See Also Telephoned The Parents Two:

The teacher organizing the event telephoned the parents two weeks later, asking them whether they were interested in participating (telephoning gets a more direct response than writing!). A visit was made to the home of those parents who agreed to the idea, to decide on the format of their book; at this stage, too, decisions were made about the length of the book and who would illustrate it. Usually, illustrations were produced by the parents' own children. Once a parent had produced the text and illustrations, the school took reparents are already collaborating and are able to support each other.

Children learn first and foremost from their parents. In this respect all parents are teachers - and very effective teachers they are. Arguably, children learn more from their parents in the first five years of life than they do from their schools in the next ten. This book is about parents and teachers working together to help children with their learning; more specifically, it is about parents co-operating with teachers over their own children's reading. We have chosen the term PACT (Parents, Children and Teachers) to embody this concept.
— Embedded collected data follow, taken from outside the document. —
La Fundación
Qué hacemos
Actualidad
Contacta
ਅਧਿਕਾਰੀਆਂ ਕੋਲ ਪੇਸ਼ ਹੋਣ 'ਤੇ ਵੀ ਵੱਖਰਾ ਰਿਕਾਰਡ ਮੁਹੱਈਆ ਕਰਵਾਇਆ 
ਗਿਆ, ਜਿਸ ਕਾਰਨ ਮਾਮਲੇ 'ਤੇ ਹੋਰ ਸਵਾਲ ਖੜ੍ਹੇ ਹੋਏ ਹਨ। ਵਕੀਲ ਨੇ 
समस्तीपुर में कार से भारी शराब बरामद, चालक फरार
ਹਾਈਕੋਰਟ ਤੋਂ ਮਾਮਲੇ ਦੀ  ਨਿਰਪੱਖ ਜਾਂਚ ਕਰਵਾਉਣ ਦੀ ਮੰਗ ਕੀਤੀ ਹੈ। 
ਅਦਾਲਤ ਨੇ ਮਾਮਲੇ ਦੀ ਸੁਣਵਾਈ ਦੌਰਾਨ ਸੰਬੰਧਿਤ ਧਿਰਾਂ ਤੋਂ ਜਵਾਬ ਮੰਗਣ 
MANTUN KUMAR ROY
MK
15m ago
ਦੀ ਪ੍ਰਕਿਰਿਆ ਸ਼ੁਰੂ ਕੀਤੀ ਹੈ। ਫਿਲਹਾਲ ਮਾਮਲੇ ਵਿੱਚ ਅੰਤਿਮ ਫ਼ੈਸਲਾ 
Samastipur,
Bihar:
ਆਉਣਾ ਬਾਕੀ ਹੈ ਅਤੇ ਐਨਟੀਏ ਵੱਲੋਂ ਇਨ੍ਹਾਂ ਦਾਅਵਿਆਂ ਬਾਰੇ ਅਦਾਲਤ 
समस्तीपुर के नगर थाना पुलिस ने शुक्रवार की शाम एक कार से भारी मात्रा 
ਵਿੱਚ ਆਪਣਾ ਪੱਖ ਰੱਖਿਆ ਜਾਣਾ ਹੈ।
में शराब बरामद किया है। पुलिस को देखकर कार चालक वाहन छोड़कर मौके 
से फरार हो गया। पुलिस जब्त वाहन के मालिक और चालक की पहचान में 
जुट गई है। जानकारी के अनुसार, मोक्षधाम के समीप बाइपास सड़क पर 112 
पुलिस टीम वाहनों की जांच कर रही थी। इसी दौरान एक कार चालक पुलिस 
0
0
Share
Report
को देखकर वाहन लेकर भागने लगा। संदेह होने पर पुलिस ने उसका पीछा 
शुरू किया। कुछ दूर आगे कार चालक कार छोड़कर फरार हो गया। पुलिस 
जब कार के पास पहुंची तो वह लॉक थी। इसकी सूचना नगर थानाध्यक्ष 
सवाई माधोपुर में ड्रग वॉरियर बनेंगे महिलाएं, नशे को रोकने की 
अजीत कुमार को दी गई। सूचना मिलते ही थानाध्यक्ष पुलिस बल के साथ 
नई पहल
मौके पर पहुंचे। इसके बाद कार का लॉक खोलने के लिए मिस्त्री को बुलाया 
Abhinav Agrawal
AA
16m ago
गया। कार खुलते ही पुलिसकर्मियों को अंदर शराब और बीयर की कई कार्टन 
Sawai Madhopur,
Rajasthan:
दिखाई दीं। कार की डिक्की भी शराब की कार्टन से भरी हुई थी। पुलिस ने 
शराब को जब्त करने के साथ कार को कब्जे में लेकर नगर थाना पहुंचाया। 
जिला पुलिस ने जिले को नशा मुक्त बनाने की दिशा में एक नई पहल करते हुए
On The Other Hand See Groups Of Parents Themselves:

However, it would have been ethically unacceptable, to both teachers and parents, to include such a condition. Again, Jenny Hewison and Jack lizard6 clearly demonstrated, in a working-class area, that up to 50 per cent of parents already hear their children read on a regular basis which would mean that, even in the control groups of parents themselves, many children would have been heard reading at home. Thus these control groups of parents themselves could not strictly be compared with experimental groups of parents themselves where parents were being asked to hear their children read. For these kinds of reasons it is difficult to claim with certainty that it was the fact of parents hearing their children read at home which caused the improvement in reading standards in the Haringey Project. (See references 2 and 7 for fuller discussion.)

Group therapy with parents has also proved helpful. In the permissive atmosphere created by the therapist, parents bring their feelings out into the open, and gain understanding of themselves and of problems common to early childhood. One pediatrician found mixed groups of parents themselves of fathers and mothers more responsive than groups of parents themselves of mothers alone.